Can anyone let me know with justifications and steps which one to choose of two evils :). Kimball methodology or Inmon methodology for SCD type 2 implementation.
How do we handle in case of Inmon method or in Teradata, since I can see that a semantic layer sits on top of 3NF.
Thanks and regards,
Raja, I am not aware that Inmon has a methodology for SCD Type 2 dimensions. That term was coined by Kimball and he has thoroughly expounded on it. Are you referring to handling SCD Type 2 in a Inmon 3NF warehouse with a semantic (data view) layer to create the dimensions? If this is the case the question is about the justification and steps to create an Type 2 dimension in a semantic layer.
Your statement indicates you know Teradata methodology advocates a 3NF with a view layer for dimensions. If performance considerations make this technique undoable the fallback technique is Join Indexes. The third and least palatable option is a dependent datamart dimension. Other options include "vertical partitioning" of a dimension based on how rapidly the attributes change and how large the dimension is. In "The Data Warehouse Lifecycle Tool Kit" Kimball covers many aspects of SCD 2 dimensions. His treatment is based on creating dependent data marts with surrogate dimension keys. (1st edition p 180). His work is foundational, profound, and I am a big fan... but it is not the only way.
I am aware of two methods for creating Type II dimensions with database views. Both require the underlying 3NF data warehouse to have a form of "temporal" tracking. Here are two situations:
Situation 1: The data warehouse keeps effective dates for each row in the pertinent tables. This means there are one or more pairs of dates that are maintained by ETL processes, and perhaps a flag to designate the current row. In this situation the dimension generated contains effective dates and there may be multiple rows with the same key. This requires a "non-unique" Primary Index. Unless the query constrains on the dimension effective dates it may return multiple rows per fact row. To quote Kimball in the above book... "This is what we want to happen." (1st edition p 181.) This can be overcome by using multiple database view sets, some of which contain only "current" rows.

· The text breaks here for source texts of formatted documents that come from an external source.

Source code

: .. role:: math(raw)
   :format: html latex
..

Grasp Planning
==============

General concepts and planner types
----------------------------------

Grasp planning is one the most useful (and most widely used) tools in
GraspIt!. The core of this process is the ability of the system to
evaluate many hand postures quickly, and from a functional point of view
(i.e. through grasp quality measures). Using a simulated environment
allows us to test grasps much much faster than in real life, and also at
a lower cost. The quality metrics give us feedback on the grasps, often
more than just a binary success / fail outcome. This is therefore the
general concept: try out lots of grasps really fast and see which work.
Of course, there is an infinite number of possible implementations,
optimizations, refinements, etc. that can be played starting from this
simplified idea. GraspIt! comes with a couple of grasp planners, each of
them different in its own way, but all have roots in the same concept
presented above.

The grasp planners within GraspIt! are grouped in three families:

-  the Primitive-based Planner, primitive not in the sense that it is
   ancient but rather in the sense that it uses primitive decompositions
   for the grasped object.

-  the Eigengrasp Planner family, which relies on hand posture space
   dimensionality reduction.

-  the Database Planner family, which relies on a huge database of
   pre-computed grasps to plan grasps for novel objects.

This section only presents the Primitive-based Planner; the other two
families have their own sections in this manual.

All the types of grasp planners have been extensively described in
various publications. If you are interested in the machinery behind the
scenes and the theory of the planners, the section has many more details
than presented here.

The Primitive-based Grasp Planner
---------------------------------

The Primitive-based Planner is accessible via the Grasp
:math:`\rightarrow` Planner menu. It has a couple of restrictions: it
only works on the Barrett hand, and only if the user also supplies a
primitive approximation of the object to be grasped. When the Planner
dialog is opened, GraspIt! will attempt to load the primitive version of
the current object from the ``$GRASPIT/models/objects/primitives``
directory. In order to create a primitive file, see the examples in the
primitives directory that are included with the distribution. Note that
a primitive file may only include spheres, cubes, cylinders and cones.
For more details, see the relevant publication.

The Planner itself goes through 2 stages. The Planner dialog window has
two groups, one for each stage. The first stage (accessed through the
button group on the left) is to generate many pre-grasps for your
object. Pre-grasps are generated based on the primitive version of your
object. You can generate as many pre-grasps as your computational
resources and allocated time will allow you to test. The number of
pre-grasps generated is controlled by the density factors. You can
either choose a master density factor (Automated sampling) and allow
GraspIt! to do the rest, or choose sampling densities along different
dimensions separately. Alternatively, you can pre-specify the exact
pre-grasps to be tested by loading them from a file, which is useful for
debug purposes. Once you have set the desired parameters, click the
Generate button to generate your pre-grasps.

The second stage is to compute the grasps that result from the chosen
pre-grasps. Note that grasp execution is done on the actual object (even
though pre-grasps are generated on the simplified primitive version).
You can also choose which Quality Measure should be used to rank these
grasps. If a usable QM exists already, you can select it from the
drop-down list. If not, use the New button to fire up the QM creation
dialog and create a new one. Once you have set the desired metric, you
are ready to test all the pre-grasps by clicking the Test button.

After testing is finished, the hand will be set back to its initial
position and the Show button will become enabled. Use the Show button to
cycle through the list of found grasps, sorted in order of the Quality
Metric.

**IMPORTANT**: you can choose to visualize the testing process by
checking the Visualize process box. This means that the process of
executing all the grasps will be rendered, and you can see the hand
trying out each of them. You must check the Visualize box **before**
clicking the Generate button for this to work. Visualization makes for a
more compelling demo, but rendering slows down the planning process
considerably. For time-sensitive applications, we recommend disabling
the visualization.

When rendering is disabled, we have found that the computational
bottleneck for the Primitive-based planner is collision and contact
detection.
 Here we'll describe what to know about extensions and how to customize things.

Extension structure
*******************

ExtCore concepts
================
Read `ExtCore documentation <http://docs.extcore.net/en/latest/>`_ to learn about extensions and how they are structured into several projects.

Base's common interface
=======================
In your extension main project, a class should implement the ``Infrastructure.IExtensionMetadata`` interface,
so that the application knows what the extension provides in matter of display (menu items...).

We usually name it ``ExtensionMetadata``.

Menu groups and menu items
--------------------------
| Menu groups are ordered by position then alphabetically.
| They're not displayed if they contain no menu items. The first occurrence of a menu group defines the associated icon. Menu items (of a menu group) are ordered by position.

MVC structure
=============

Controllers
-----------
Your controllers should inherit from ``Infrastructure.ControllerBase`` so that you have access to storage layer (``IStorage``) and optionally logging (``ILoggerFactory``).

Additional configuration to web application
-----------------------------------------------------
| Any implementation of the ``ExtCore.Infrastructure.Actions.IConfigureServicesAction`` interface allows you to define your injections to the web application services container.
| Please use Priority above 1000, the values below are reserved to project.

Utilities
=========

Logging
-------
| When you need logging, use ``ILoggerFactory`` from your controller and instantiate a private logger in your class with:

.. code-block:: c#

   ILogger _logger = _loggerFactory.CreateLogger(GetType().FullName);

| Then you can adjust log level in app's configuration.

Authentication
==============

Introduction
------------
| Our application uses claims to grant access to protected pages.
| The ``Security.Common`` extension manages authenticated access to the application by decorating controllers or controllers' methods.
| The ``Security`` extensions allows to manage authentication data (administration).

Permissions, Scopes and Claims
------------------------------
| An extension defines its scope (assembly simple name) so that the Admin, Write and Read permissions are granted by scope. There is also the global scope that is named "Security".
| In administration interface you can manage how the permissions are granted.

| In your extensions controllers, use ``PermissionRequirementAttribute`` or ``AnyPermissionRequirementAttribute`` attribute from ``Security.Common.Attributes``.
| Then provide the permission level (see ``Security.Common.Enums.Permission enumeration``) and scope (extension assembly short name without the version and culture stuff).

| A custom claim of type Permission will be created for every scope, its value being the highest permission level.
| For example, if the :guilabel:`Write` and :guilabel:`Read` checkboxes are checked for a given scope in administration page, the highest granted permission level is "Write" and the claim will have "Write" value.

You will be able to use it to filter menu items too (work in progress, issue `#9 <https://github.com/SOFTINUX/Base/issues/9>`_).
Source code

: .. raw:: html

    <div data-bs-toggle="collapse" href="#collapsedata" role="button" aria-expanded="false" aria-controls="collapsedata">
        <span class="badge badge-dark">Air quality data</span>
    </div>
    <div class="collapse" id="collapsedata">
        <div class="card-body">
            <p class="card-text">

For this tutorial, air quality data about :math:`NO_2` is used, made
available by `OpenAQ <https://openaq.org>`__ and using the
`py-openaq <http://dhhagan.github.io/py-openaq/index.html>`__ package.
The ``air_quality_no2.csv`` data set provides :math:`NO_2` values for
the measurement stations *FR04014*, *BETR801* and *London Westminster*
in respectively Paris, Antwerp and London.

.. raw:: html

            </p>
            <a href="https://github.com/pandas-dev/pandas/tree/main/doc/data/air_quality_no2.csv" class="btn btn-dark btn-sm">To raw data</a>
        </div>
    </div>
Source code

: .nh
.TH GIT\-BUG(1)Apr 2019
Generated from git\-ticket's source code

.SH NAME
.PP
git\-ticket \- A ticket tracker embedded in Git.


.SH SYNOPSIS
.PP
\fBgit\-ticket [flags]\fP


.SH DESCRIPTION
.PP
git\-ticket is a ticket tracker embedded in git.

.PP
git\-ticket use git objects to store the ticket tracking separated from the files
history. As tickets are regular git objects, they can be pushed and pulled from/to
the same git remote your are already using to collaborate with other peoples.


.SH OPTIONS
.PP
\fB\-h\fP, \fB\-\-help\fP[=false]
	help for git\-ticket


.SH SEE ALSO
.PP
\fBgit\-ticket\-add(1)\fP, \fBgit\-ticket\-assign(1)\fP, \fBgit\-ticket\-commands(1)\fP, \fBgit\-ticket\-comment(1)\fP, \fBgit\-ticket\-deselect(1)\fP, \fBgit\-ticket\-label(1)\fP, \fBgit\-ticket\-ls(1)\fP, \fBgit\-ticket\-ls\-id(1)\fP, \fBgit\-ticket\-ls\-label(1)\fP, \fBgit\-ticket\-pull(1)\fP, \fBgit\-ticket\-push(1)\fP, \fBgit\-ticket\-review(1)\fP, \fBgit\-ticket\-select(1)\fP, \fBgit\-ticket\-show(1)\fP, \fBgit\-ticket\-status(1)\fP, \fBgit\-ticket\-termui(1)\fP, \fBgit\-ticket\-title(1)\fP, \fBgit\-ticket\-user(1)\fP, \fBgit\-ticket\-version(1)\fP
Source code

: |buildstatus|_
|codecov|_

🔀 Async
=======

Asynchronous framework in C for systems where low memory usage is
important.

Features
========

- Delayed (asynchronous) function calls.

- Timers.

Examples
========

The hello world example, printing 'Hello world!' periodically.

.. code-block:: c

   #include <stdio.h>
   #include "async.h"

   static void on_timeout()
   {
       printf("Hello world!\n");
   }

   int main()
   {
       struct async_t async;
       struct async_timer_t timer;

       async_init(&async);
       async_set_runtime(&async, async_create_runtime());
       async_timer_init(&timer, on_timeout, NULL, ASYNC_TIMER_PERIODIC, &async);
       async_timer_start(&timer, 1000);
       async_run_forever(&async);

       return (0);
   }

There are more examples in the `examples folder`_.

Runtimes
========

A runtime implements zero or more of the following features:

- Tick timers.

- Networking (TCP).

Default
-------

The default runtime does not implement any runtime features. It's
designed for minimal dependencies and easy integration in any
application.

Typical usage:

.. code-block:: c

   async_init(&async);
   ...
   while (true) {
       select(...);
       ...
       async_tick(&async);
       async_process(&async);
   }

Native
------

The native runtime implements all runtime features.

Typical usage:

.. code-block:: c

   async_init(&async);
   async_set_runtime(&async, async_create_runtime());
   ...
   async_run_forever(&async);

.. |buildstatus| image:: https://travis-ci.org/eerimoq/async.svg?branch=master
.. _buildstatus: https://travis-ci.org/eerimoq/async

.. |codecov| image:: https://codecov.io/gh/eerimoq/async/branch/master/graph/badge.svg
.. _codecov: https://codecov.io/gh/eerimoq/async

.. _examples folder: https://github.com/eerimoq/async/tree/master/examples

Situation 2: The data warehouse uses Teradata "temporal" features. Using temporal features one can designate that the database insert and maintain effective dates. This frees the ETL from extensive processes. When writing SQL it allows the coder to control the time period in the scope of the query with relative ease. It also frees the query from extensive date logic which reduces the size and complexity. This can be specified on a table by table basis.
Is "temporal" logic easy? No. Any comprehensive enduring solution isn't easy... but it is our job to understand, and we must be skilled at understanding and implementing it.
If data volume is quite high then performance is going to be an issue always , I mean views on top of 3 nf. JI also engenders storage issue. Dependent datamart dimension again is space-consuming.
Temporal tracking , I sort of agreeing since it reduces the work in ETL processing. I have not implemented temporal features( validtime,transactiontime or bitemporal) , though I know its historical tracking capabilities.
I am worried when you mention about the logic not being easy. I hope it is as straightforward as creating any DDL :).
Thanks and regards,